Verona Area High School July 2020

The “social stairs” on the southern side of the new Verona Area High School. The stairs, which are both inside and outside of the building, are a place that district administration hope are heavily used by students during lunchtimes or for studying.

Social media activity by Verona Area High School students earlier this month involving comments about another school’s football team prompted the district to hold listening sessions with dozens of students and families of color.

The Verona Area School District issued a formal apology on Saturday, Sept. 4, to Madison Memorial High School over comments made online about its football players after Memorial won a game the night before. In the apology letter, VASD said it was disappointed in the comments, deeming them “inappropriate” and “racial” in nature. 

The Press is choosing to not publish the comments made by students on social media.

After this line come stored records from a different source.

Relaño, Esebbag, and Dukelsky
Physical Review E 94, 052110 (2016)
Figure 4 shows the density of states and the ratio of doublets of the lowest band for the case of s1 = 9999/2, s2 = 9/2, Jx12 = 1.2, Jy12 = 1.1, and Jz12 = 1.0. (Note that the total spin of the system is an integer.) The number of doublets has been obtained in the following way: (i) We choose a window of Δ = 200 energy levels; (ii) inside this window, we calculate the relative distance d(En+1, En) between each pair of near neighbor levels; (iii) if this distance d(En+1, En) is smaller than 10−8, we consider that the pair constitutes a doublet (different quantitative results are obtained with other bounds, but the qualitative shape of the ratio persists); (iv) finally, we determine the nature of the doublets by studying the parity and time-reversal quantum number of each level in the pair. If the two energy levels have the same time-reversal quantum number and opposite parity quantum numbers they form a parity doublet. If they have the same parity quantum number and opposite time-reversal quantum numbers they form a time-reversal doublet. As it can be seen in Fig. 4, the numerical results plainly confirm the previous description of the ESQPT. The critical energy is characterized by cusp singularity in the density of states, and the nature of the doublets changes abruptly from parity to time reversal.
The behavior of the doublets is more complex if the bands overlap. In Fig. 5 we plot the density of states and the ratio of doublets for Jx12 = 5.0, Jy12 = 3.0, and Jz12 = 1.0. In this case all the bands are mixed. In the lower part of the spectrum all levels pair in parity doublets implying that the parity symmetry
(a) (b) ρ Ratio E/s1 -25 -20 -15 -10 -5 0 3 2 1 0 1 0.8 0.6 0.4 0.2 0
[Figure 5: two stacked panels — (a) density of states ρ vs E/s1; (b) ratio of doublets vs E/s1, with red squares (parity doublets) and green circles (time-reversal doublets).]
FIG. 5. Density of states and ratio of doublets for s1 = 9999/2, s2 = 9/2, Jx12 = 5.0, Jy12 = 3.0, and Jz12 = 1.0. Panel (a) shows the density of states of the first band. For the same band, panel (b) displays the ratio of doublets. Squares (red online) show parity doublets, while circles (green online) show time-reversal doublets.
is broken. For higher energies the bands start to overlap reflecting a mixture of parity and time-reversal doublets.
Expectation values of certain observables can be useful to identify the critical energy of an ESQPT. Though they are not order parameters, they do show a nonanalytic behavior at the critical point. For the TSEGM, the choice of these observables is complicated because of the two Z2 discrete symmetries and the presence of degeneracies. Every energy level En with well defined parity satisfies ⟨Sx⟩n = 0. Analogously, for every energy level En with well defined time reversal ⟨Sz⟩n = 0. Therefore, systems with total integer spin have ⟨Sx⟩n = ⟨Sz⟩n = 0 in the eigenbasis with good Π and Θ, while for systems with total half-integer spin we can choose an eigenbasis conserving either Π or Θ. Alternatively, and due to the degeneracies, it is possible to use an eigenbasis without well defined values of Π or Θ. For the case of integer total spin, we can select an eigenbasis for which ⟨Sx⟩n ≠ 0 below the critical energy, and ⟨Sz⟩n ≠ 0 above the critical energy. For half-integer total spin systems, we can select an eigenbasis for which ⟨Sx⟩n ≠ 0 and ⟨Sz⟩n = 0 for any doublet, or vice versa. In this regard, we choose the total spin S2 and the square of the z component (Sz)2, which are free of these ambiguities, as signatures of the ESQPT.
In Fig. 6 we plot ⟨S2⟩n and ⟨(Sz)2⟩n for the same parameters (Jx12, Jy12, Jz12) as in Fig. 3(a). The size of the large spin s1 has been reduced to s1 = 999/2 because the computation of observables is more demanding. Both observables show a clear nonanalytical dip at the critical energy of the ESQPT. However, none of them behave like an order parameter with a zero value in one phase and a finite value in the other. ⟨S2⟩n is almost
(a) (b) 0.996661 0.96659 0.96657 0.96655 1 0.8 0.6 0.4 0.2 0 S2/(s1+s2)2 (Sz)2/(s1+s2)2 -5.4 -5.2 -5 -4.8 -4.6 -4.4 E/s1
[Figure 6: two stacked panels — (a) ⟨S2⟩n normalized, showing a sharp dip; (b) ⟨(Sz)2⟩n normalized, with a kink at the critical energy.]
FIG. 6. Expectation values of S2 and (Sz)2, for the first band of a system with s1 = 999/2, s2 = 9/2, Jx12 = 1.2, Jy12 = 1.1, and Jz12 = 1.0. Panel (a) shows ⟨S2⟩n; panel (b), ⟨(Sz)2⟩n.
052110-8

That following week, the district held a series of listening sessions for students and families of color, to gauge how the comments had affected them, according to a letter shared with the Verona Area Board of Education on Monday, Sept. 20. The student listening session was Sept. 8, and two parent listening sessions were held Sept. 8 and 9.

Students told high school associate principal Shawn Harris and restorative justice coordinator Ebrahim Amara they felt the letter from the district was too vague and that they don’t feel safe in the school environment, and they wanted to see an apology and continuity in how discipline is handled, the letter to the board states. The parent listening session reiterated that students don’t feel safe in the schools, and asked that the district call comments racist when they are instead of dancing around it with words like inappropriate or racial.

The board or administration did not address the incident during the superintendent’s report during either of the September board meetings, but superintendent Tremayne Clardy published in his letter to the board his plans for his next podcast address that focuses on respectful language. In the letter, he urges people to be aware of cultural and racial sensitivities when speaking.

“There are certain words and phrases that are offensive and hurtful to others,” Clardy writes in the letter. “Pay close attention to the words and phrases you are using to determine whether they may be offensive. You can’t take back words that have already left your mouth.”